Your assignment: Copy exactly the stretch of data below from the line with "#b4c38e; stroke: #747350;" through the line with "middle; stroke-width: 3;", including both of those lines.

Provided material:
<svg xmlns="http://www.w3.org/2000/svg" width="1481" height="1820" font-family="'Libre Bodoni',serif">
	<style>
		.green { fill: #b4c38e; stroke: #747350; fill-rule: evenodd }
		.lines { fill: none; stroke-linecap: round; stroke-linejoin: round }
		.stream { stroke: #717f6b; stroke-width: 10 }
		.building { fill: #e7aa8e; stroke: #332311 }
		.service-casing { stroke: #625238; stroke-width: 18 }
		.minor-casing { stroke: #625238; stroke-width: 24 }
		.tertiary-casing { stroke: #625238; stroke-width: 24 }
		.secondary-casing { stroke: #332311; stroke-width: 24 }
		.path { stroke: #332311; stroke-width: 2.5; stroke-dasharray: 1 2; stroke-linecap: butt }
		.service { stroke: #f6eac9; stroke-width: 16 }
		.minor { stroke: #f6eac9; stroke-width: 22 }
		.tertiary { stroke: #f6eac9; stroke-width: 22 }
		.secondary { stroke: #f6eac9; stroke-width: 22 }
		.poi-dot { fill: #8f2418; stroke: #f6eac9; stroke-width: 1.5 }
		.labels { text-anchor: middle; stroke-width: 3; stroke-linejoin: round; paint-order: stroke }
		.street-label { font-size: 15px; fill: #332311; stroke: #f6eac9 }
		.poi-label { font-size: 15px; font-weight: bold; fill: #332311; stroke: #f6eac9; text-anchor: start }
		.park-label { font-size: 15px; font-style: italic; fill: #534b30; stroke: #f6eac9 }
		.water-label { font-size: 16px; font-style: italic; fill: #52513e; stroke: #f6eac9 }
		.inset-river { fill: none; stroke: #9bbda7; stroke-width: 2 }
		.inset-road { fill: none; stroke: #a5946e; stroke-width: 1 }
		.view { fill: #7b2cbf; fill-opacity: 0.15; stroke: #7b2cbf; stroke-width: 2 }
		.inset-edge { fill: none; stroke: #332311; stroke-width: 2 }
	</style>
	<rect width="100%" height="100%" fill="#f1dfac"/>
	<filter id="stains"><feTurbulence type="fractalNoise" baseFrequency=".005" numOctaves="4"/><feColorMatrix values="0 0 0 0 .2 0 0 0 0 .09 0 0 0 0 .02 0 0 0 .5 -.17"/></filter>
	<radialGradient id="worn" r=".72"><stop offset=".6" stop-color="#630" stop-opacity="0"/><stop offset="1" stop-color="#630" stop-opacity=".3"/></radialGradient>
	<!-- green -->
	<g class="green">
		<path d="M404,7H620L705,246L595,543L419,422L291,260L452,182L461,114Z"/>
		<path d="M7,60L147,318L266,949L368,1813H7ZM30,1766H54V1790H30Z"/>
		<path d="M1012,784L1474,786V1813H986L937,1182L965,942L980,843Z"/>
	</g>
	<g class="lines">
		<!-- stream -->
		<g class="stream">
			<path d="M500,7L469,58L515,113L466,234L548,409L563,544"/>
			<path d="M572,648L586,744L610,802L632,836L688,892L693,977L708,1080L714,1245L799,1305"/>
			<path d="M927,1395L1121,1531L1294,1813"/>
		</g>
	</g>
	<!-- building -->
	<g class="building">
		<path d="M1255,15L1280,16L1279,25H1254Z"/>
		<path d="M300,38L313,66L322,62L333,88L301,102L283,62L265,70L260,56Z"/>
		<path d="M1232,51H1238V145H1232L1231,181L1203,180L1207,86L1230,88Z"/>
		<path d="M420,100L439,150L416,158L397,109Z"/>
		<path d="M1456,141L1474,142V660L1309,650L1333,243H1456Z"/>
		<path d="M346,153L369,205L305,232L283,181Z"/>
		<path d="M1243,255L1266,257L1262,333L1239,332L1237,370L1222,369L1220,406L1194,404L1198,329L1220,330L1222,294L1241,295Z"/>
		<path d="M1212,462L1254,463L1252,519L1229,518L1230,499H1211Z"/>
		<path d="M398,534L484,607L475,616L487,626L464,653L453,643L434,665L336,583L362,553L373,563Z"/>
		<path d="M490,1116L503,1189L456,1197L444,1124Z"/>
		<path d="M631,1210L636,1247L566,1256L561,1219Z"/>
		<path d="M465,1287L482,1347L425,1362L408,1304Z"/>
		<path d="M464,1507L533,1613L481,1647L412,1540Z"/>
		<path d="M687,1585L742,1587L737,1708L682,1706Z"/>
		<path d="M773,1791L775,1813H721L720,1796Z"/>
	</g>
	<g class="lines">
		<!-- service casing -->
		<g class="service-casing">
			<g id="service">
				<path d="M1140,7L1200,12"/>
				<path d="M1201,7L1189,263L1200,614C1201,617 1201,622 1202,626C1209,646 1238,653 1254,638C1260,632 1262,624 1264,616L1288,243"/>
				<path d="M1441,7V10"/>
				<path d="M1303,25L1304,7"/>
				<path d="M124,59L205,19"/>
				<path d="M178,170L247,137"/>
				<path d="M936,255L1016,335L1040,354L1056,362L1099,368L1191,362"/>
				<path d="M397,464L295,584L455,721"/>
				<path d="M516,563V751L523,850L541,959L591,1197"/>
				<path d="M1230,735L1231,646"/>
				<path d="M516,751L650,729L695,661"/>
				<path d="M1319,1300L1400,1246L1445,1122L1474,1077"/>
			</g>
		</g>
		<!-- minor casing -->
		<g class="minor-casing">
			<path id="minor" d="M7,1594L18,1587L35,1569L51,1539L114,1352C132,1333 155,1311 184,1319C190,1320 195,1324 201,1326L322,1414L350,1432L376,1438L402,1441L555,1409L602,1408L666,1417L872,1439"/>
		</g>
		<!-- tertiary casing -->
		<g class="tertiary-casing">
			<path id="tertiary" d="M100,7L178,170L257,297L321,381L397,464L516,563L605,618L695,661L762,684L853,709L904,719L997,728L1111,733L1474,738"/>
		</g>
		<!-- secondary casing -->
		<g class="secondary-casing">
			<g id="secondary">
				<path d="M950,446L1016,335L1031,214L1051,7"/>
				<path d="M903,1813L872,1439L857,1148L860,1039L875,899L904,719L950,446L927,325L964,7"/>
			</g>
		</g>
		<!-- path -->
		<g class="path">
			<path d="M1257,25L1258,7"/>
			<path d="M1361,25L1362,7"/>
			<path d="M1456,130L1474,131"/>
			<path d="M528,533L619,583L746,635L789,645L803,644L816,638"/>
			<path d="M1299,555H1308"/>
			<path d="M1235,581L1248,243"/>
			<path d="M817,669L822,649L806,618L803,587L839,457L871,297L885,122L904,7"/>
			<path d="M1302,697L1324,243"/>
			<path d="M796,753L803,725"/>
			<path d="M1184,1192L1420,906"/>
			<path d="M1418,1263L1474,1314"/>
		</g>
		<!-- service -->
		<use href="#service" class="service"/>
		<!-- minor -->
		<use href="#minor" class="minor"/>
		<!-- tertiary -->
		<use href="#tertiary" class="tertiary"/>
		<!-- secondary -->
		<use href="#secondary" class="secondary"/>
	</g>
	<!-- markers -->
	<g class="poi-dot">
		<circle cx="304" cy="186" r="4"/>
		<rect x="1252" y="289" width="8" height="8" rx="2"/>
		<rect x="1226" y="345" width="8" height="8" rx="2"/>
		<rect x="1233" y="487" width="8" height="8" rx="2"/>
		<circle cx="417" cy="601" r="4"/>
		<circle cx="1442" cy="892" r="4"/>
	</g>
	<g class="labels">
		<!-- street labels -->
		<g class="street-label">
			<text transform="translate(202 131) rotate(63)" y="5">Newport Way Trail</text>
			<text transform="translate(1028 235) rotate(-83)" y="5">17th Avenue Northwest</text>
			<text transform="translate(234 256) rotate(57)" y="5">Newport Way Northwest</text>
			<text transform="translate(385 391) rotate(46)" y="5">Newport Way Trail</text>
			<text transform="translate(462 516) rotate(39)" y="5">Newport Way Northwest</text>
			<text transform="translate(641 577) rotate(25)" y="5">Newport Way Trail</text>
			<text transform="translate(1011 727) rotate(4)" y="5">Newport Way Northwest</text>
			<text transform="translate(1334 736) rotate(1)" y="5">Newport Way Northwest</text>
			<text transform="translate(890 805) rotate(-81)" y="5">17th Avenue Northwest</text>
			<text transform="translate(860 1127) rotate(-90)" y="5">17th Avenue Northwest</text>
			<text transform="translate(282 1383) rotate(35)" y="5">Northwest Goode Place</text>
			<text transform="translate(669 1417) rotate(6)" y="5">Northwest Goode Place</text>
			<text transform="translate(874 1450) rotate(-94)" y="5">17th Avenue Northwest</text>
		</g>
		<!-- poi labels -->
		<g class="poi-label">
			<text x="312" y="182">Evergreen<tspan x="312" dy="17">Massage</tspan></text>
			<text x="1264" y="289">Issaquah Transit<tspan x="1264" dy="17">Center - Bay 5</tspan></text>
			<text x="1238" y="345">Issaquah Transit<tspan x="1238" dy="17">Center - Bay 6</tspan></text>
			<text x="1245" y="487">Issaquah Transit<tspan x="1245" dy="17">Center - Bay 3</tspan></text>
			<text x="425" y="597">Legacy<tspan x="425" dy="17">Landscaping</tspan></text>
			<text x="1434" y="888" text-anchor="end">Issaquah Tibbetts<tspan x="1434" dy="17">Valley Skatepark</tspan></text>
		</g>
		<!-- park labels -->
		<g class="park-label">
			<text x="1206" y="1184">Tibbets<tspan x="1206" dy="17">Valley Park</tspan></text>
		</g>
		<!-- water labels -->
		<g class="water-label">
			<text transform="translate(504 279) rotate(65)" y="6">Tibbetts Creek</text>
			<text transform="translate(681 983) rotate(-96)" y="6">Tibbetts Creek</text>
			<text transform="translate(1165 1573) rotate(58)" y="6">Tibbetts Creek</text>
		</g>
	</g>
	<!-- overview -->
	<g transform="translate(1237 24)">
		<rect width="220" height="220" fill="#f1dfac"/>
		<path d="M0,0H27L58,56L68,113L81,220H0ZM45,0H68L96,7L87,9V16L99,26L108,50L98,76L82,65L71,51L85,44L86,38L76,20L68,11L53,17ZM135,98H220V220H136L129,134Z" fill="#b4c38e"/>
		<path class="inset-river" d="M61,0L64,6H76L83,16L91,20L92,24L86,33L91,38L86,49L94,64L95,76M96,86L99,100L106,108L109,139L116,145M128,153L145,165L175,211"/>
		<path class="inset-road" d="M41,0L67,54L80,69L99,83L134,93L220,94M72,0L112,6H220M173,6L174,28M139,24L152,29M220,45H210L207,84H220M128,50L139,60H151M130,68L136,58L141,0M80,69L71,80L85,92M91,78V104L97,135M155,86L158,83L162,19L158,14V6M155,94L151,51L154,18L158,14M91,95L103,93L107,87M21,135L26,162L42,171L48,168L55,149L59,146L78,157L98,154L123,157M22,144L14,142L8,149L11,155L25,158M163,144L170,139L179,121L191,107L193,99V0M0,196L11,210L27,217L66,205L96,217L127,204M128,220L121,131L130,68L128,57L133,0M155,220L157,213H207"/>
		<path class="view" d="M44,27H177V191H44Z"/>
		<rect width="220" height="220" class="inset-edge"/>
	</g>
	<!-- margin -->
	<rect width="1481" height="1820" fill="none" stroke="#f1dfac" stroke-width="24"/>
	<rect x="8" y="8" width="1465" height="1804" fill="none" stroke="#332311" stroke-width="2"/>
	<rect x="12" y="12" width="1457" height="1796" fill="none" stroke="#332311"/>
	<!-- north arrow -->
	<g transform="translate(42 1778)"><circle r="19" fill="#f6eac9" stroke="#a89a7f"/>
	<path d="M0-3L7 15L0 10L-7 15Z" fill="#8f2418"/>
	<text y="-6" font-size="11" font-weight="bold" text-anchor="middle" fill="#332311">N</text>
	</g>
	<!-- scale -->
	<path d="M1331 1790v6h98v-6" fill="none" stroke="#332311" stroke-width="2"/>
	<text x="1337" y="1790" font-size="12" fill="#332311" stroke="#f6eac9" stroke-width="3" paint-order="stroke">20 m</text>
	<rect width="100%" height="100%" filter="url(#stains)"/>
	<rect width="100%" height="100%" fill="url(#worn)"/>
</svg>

Exercise response:
		.green { fill: #b4c38e; stroke: #747350; fill-rule: evenodd }
		.lines { fill: none; stroke-linecap: round; stroke-linejoin: round }
		.stream { stroke: #717f6b; stroke-width: 10 }
		.building { fill: #e7aa8e; stroke: #332311 }
		.service-casing { stroke: #625238; stroke-width: 18 }
		.minor-casing { stroke: #625238; stroke-width: 24 }
		.tertiary-casing { stroke: #625238; stroke-width: 24 }
		.secondary-casing { stroke: #332311; stroke-width: 24 }
		.path { stroke: #332311; stroke-width: 2.5; stroke-dasharray: 1 2; stroke-linecap: butt }
		.service { stroke: #f6eac9; stroke-width: 16 }
		.minor { stroke: #f6eac9; stroke-width: 22 }
		.tertiary { stroke: #f6eac9; stroke-width: 22 }
		.secondary { stroke: #f6eac9; stroke-width: 22 }
		.poi-dot { fill: #8f2418; stroke: #f6eac9; stroke-width: 1.5 }
		.labels { text-anchor: middle; stroke-width: 3; stroke-linejoin: round; paint-order: stroke }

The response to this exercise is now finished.